▸ **To do**
Every line of the data below should be retyped exactly, with no images carried over.

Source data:
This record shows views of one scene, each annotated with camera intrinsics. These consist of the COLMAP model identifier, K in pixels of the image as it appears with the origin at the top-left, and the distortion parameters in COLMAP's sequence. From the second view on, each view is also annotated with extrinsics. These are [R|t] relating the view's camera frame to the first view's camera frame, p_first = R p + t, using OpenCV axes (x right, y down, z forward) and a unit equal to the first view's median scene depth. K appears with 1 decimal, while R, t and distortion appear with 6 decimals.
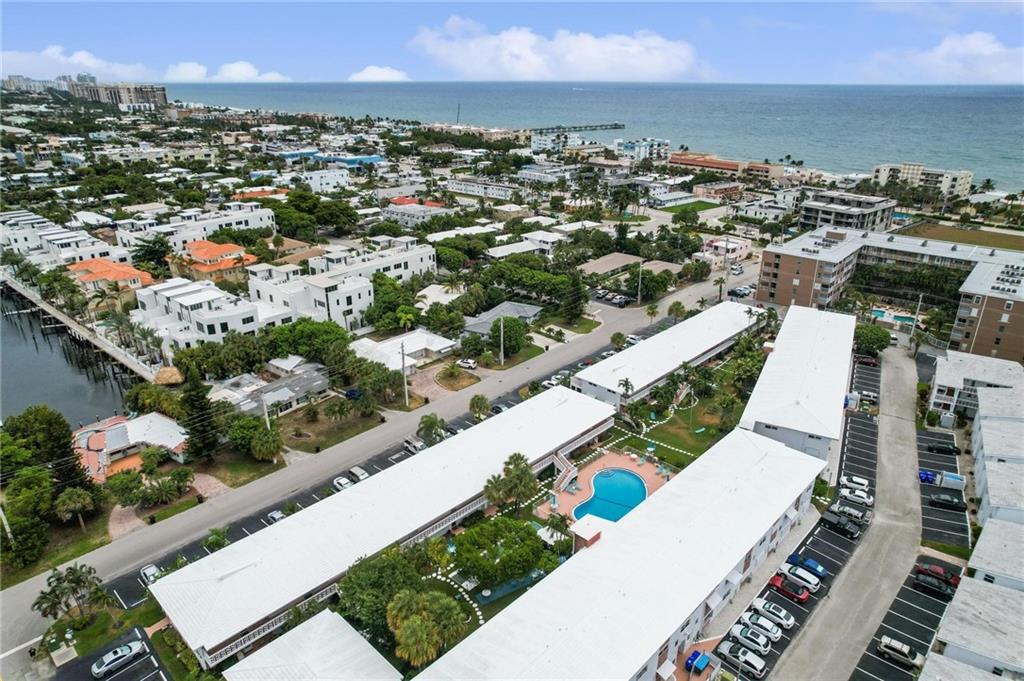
lens RADIAL K [[650.2, 0, 516.7], [0, 650.2, 344.8], [0, 0, 1]] dist [-0.078118, 0.072389]
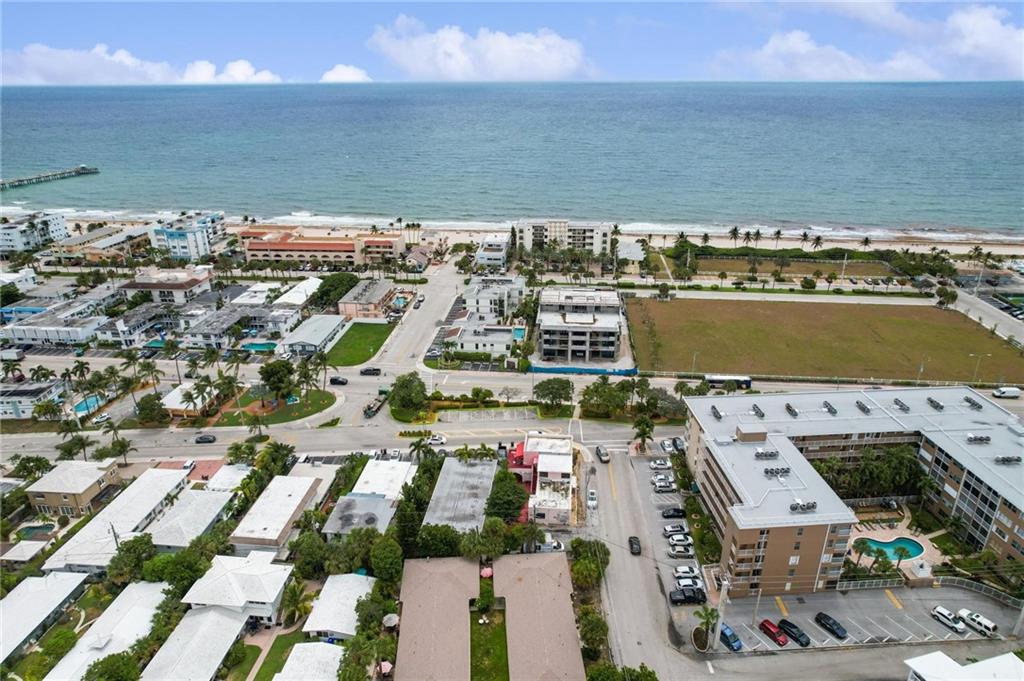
lens RADIAL K [[650.2, 0, 516.7], [0, 650.2, 344.8], [0, 0, 1]] dist [-0.078118, 0.072389]
pose [[0.715271, -0.274019, 0.642885, -0.071205], [0.273603, 0.956291, 0.103193, -0.370860], [-0.643062, 0.102084, 0.758980, 0.604469]]
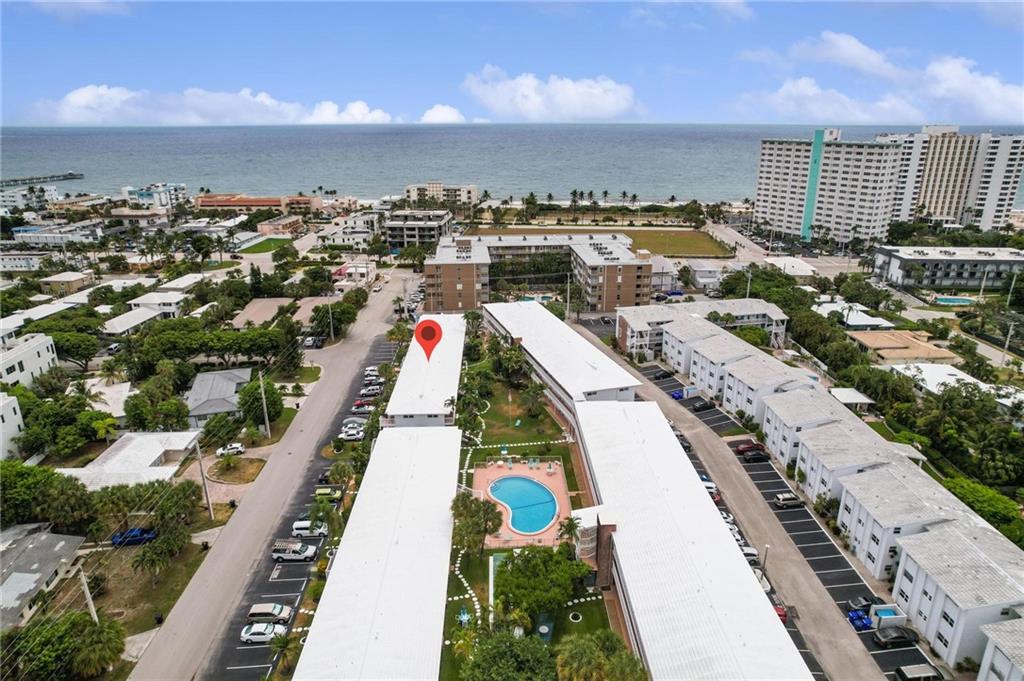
lens RADIAL K [[650.2, 0, 516.7], [0, 650.2, 344.8], [0, 0, 1]] dist [-0.078118, 0.072389]
pose [[0.698284, -0.238358, 0.674971, -0.241292], [0.276965, 0.959456, 0.052289, -0.028500], [-0.660068, 0.150430, 0.735989, 0.109489]]
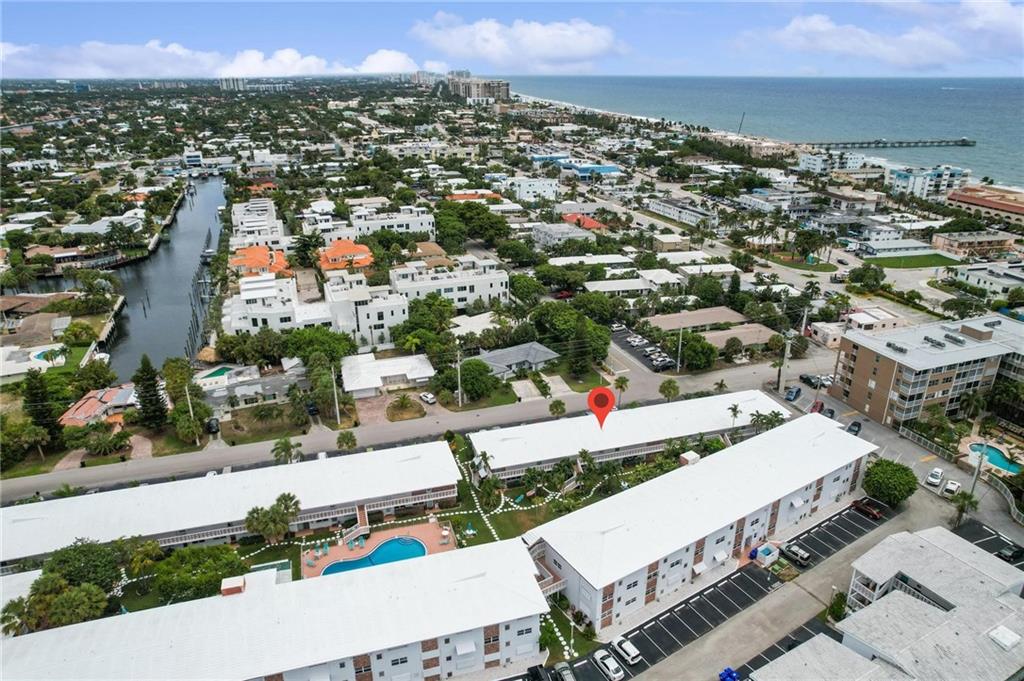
lens RADIAL K [[673.0, 0, 516.2], [0, 673.0, 343.5], [0, 0, 1]] dist [-0.082204, 0.078979]
pose [[0.873380, 0.180402, -0.452397, 0.360622], [-0.182956, 0.982366, 0.038530, -0.085732], [0.451370, 0.049118, 0.890984, 0.085633]]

▸ **Solution for this task**
This record shows views of one scene, each annotated with camera intrinsics. These consist of the COLMAP model identifier, K in pixels of the image as it appears with the origin at the top-left, and the distortion parameters in COLMAP's sequence. From the second view on, each view is also annotated with extrinsics. These are [R|t] relating the view's camera frame to the first view's camera frame, p_first = R p + t, using OpenCV axes (x right, y down, z forward) and a unit equal to the first view's median scene depth. K appears with 1 decimal, while R, t and distortion appear with 6 decimals.
lens RADIAL K [[650.2, 0, 516.7], [0, 650.2, 344.8], [0, 0, 1]] dist [-0.078118, 0.072389]
lens RADIAL K [[650.2, 0, 516.7], [0, 650.2, 344.8], [0, 0, 1]] dist [-0.078118, 0.072389]
pose [[0.715271, -0.274019, 0.642885, -0.071205], [0.273603, 0.956291, 0.103193, -0.370860], [-0.643062, 0.102084, 0.758980, 0.604469]]
lens RADIAL K [[650.2, 0, 516.7], [0, 650.2, 344.8], [0, 0, 1]] dist [-0.078118, 0.072389]
pose [[0.698284, -0.238358, 0.674971, -0.241292], [0.276965, 0.959456, 0.052289, -0.028500], [-0.660068, 0.150430, 0.735989, 0.109489]]
lens RADIAL K [[673.0, 0, 516.2], [0, 673.0, 343.5], [0, 0, 1]] dist [-0.082204, 0.078979]
pose [[0.873380, 0.180402, -0.452397, 0.360622], [-0.182956, 0.982366, 0.038530, -0.085732], [0.451370, 0.049118, 0.890984, 0.085633]]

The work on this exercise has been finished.